#### [Text under study]

Early postinfarction angina with ST-T changes was associated with poorer clinical outcomes
ACP J Club. 1992 Mar-April;116:57. doi:10.7326/ACPJC-1992-116-2-057
Bosch X, Théroux P, Pelletier GB, et al. Clinical and angiographic features and prognostic significance of early postinfarction angina with and without electrocardiographic signs of transient ischemia. Am J Med. 1991 Nov;91: 493-501.
To determine the clinical correlates and prognostic significance of early postinfarction angina with and without electrocardiographic (ECG) changes.
An inception cohort of patients with acute myocardial infarction.
Tertiary coronary care unit.
631 consecutive patients with myocardial infarction were considered for enrollment. Patients were excluded if they died in the acute phase (n = 69), had severe congestive heart failure (n = 23), had contraindications to coronary angiography (n = 23), or if they refused (n = 67). 449 patients were enrolled (84% men), mean age 54 ± 9 years, with acute myocardial infarction defined by ≥ 2 acute episodes of chest pain lasting ≥ 30 minutes, a diagnostic increase in serum creatine kinase, and new Q waves on serial ECGs. 291 patients (65%) had a Q-wave myocardial infarction. 136 patients had a past history of hypertension; 158, angina; and 103, myocardial infarction.
Assessment of prognostic factors
Postinfarction angina was defined as chest pain occurring ≥ 24 h after admission, judged as ischemic in origin by 2 independent assessors. ECGs were done during and after chest pain episodes. Changes were defined as transient ST-segment depression or elevation, transient inversion, or pseudonormalization of a negative T-wave. Follow-up after angiography was for a mean of 14 months.
Main outcome measures
Mortality, infarct extension, and angina.

#### [Data for analysis]
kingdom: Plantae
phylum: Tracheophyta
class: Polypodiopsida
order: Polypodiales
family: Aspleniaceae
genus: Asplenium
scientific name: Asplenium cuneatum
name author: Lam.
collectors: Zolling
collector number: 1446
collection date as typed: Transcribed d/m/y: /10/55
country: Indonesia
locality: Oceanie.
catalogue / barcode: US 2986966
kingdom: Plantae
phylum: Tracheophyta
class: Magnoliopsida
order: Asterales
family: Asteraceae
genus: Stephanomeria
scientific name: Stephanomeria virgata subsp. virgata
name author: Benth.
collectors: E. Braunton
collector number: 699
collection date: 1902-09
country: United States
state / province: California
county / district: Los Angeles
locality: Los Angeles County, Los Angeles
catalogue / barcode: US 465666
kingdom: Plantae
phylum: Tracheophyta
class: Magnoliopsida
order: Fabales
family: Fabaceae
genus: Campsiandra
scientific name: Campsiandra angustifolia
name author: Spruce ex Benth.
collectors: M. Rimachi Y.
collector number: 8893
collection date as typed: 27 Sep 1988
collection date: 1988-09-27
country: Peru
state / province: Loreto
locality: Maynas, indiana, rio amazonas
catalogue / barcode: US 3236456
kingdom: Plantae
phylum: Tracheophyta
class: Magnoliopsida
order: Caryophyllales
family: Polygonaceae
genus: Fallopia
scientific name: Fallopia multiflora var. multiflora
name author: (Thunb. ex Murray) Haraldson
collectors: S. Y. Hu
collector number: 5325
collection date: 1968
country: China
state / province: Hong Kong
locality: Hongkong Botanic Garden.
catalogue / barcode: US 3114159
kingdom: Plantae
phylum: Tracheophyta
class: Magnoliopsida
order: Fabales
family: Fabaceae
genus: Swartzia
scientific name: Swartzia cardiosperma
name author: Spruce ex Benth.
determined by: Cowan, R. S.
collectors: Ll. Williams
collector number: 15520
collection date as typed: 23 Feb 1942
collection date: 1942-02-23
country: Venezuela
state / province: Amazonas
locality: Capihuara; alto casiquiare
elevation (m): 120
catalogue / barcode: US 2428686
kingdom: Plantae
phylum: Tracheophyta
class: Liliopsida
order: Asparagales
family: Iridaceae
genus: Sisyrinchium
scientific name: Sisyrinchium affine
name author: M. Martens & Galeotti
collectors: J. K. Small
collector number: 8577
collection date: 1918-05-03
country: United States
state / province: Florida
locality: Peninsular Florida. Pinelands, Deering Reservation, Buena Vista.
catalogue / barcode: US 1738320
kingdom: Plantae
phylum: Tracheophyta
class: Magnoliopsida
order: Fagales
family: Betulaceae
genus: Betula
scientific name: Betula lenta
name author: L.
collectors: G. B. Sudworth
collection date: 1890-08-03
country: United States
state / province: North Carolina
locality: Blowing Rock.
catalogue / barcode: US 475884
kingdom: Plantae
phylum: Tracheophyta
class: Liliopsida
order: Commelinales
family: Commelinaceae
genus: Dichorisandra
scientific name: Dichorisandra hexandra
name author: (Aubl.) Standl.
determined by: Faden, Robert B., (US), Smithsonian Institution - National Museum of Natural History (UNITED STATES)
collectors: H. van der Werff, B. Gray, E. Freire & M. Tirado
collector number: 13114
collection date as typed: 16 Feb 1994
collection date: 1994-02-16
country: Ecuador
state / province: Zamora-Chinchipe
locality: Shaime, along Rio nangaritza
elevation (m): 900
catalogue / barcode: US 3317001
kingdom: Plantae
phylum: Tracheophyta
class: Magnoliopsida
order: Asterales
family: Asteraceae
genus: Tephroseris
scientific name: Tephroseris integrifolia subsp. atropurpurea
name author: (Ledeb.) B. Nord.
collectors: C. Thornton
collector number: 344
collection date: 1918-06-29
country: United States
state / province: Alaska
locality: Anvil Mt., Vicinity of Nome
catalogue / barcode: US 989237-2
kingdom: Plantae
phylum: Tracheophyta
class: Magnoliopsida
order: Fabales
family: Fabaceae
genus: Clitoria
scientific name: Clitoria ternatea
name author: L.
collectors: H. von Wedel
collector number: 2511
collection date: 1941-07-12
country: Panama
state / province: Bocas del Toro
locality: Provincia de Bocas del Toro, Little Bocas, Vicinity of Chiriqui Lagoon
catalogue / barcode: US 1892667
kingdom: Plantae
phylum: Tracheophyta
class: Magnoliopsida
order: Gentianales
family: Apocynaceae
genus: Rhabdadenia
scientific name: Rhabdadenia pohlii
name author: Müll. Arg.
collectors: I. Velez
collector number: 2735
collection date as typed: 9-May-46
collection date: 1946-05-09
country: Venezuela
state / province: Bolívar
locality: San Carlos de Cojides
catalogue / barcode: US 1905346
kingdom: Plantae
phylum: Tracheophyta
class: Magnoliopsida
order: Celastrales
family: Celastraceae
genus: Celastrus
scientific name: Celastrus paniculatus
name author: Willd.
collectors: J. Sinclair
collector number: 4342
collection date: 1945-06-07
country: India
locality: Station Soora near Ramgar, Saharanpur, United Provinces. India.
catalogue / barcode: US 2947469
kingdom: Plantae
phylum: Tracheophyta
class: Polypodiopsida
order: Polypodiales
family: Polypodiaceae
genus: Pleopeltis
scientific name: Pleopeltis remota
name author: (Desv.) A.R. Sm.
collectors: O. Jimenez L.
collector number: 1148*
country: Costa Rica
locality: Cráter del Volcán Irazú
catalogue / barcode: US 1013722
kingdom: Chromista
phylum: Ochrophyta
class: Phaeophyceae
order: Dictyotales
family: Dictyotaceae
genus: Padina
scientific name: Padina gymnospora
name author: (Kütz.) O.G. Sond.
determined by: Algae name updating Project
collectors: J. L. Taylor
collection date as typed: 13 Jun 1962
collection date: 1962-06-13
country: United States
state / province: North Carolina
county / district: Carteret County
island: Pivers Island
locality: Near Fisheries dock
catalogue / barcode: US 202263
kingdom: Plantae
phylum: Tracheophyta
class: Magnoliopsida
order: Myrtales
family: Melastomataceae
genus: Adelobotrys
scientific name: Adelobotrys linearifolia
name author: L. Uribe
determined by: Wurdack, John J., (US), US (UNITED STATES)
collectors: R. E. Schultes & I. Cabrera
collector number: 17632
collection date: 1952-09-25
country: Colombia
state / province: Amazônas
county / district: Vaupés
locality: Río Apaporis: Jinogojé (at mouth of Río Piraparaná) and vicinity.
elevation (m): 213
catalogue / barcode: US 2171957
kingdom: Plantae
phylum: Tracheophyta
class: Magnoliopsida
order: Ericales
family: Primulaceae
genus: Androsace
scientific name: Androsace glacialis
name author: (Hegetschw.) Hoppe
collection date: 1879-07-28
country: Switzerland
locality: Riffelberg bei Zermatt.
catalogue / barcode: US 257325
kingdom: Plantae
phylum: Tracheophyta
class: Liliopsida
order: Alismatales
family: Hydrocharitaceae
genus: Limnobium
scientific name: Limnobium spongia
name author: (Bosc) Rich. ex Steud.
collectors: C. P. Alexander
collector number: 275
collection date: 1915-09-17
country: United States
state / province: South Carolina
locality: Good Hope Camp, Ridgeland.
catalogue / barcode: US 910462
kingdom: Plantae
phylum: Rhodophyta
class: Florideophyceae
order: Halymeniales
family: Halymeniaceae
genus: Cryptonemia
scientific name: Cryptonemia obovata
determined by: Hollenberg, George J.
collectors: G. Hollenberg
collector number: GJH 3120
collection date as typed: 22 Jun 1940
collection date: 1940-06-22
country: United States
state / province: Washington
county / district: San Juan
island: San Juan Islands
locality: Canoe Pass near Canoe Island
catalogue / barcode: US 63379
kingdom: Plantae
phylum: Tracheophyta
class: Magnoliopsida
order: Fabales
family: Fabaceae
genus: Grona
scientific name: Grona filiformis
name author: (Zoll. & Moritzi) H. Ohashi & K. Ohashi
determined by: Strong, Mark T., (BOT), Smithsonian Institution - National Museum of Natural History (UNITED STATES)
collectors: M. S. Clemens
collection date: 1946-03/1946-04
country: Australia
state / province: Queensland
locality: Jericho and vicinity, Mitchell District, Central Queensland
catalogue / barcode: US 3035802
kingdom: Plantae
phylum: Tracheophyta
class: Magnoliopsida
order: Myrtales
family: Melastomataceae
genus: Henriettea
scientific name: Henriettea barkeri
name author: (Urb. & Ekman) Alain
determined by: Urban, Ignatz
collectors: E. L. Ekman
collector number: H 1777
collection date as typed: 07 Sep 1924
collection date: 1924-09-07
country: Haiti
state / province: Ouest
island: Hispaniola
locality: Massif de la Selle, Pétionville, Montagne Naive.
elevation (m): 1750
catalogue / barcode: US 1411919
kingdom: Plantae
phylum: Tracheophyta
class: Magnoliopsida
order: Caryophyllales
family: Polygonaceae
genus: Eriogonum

#### [Actions to take]
1. From the abstract on postinfarction angina, list every reason a patient could be excluded from enrollment.
2. Pick up the abstract on postinfarction angina right after its last line and keep writing it.
The rows aren't needed for any of this.

#### [Results of the exercise]
1.
- Died in the acute phase (n = 69)
- Had severe congestive heart failure (n = 23)
- Had contraindications to coronary angiography (n = 23)
- Refused (n = 67)

2.
3 groups of patients were identified: Group 1 had no angina (n = 285, 63%); group 2 had angina without ST-T changes (n = 85, 19%); group 3 had angina with ST-T changes (n = 79, 18%). The groups were similar for smoking, sex, infarct site, and Killip class. Groups 1 to 3 showed gradients (all P < 0.05) for history of previous angina (28% vs 42% vs 53%), number of diseased coronary arteries (1.6 vs 1.9 vs 2.1), and myocardial segments jeopardized by stenotic lesions (1.2 vs 1.5 vs 1.9). Group 1 and 2 patients had similar and better early and late outcomes than group 3 patients: For groups 1, 2, and 3, infarct extension occurred during hospitalization in 2%, 3.5%, and 28% of patients, respectively (P < 0.001). The 2-year survival rates were 96%, 90%, and 83%, respectively (P = 0.02); rates for survival without recurrent myocardial infarction were 80%, 78%, and 67%, respectively (P = 0.004).
Patients with early postinfarction angina and ST-T changes during pain had a poorer prognosis than patients with angina alone, whose prognosis was similar to that of patients without angina.
Source of funding: Not stated.
Address for article reprint: Dr. P. Théroux, Montreal Heart Institute, 5000 East Bélanger Street, Montreal, Quebec H1T 1C8, Canada.
This study and others show that patients with recent myocardial infarction fall along a continuum of risk and that clinical assessment and laboratory data provide complementary information about outcome (1).
Angina with ECG changes carries a worse prognosis than angina without ECG changes, whether in patients with stable, unstable, or postinfarction angina. Possible explanations are that myocardial ischemia associated with ECG changes is more extensive or severe or that patients with ECG changes have more severe underlying disease. Bosch and colleagues did not do a multivariate analysis to test whether ECG changes add prognostic information to clinical and angiographic factors, but this has been shown in other studies.
Current guidelines from the American College of Cardiology/American Heart Association state that coronary angiography is "usually indicated" in patients with postinfarction angina, "particularly if accompanied by ECG changes" (2). This study supports this aggressive approach. The favorable outcome of patients with angina unaccompanied by ECG changes raises the issue of whether angiography should be routinely done in such patients. The Bosch study does not provide strong evidence to answer this question because it was of relatively small size and every patient had angiography, which was often followed by coronary revascularization. Thus, equally favorable outcomes might not result from a noninvasive evaluation strategy in patients with ECG changes. I continue to recommend angiography for most patients with postinfarction angina.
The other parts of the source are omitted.